26/06/2026
Le temps d'un
concert exceptionnel, les spectateurs ont vibré aux sons et aux rythmes d'un répertoire américain
et mexicain d’une grande richesse.
Le concert s'est ouvert comme une invitation au voyage. Le public a ainsi pu naviguer entre la
nostalgie urbaine d'une nuit solitaire à New York « Quiet City » de Aaron Copland, et l'évasion totale
vers les grands espaces sauvages et majestueux du Mexique. Un contraste saisissant, maîtrisé de bout
en bout par les musiciens.
Le point d'orgue de la soirée est sans conteste venu de la participation de deux jeunes talents
mexicains. Anna Lopez à la flûte et Ricardo Loera au trombone ont littéralement électrisé la nef de
l'édifice.

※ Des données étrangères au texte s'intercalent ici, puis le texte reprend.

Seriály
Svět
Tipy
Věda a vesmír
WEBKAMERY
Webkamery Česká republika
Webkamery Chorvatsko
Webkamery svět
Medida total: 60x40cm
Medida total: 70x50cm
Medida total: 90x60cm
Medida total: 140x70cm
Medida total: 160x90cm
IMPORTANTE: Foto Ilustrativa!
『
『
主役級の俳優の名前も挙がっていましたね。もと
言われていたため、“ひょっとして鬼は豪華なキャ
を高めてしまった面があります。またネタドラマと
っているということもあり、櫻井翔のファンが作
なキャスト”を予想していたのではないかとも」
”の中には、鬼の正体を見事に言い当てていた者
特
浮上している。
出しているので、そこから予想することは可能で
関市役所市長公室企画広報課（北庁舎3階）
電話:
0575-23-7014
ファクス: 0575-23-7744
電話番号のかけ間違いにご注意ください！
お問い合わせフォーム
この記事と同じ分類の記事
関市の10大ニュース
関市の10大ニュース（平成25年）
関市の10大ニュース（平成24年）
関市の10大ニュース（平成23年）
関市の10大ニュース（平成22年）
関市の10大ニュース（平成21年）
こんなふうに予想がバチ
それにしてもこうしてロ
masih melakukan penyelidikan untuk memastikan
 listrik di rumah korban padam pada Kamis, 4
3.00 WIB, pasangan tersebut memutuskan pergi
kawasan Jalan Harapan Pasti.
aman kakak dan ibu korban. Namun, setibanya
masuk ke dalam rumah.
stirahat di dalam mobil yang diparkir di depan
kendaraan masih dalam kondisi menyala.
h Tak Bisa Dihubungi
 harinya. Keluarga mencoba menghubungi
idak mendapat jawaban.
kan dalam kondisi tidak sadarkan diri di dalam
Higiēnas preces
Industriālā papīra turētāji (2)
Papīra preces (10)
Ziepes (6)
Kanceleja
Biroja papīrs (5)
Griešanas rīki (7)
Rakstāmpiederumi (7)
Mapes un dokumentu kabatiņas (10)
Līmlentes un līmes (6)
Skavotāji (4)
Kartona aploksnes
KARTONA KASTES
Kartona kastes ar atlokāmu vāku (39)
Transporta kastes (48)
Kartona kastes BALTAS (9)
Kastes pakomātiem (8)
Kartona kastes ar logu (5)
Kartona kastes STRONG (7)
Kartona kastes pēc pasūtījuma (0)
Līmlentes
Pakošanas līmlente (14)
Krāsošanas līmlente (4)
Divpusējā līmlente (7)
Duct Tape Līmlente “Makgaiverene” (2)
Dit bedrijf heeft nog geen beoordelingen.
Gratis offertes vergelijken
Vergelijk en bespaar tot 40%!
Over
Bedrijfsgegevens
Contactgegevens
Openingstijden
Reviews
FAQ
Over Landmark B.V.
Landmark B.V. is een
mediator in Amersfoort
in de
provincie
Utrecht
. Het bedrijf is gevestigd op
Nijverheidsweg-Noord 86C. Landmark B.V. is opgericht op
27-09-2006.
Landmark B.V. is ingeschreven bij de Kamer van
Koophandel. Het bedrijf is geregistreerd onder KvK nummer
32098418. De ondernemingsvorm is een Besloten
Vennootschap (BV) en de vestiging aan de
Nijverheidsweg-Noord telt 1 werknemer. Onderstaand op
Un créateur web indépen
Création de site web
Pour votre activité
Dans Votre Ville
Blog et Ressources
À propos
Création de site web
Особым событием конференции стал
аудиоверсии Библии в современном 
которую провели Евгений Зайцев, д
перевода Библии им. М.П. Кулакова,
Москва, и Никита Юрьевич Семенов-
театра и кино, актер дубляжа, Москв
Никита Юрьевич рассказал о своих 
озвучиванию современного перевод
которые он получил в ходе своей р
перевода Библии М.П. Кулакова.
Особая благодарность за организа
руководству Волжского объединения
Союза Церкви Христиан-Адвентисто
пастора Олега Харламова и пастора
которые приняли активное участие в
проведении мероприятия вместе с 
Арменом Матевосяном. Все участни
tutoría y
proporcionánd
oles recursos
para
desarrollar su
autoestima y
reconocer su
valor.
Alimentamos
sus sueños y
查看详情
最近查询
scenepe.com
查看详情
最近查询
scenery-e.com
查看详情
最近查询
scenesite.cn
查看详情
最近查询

Le public a eu le privilège de découvrir des pièces inédites : des créations en version
orchestrale signées par des compositeurs mexicains actuels, Nubia Jaime Don Juan et Antonio
Salvador.
Avec une énergie communicative et une technique irréprochable, les deux solistes ont sublimé ces
musiques flamboyantes, offrant un instantané vibrant de la création musicale de leur pays. Leur
complicité et leur virtuosité ont déclenché des tonnerres d’applaudissements parmi les spectateurs
conquis.
Face à un public enthousiaste, l'ensemble instrumental avait réservé une dernière surprise en guise
de rappel. L'orchestre et ses solistes ont lancé les notes d'une polka traditionnelle mexicaine :
« Jesusita in Chihuahua ».
Rythmée par les applaudissements du public ravi, cette conclusion en apothéose a scellé le succès
d'une soirée mémorable, suspendue entre deux continents.
Françoise Lebedel
Des extraits vidéos à venir...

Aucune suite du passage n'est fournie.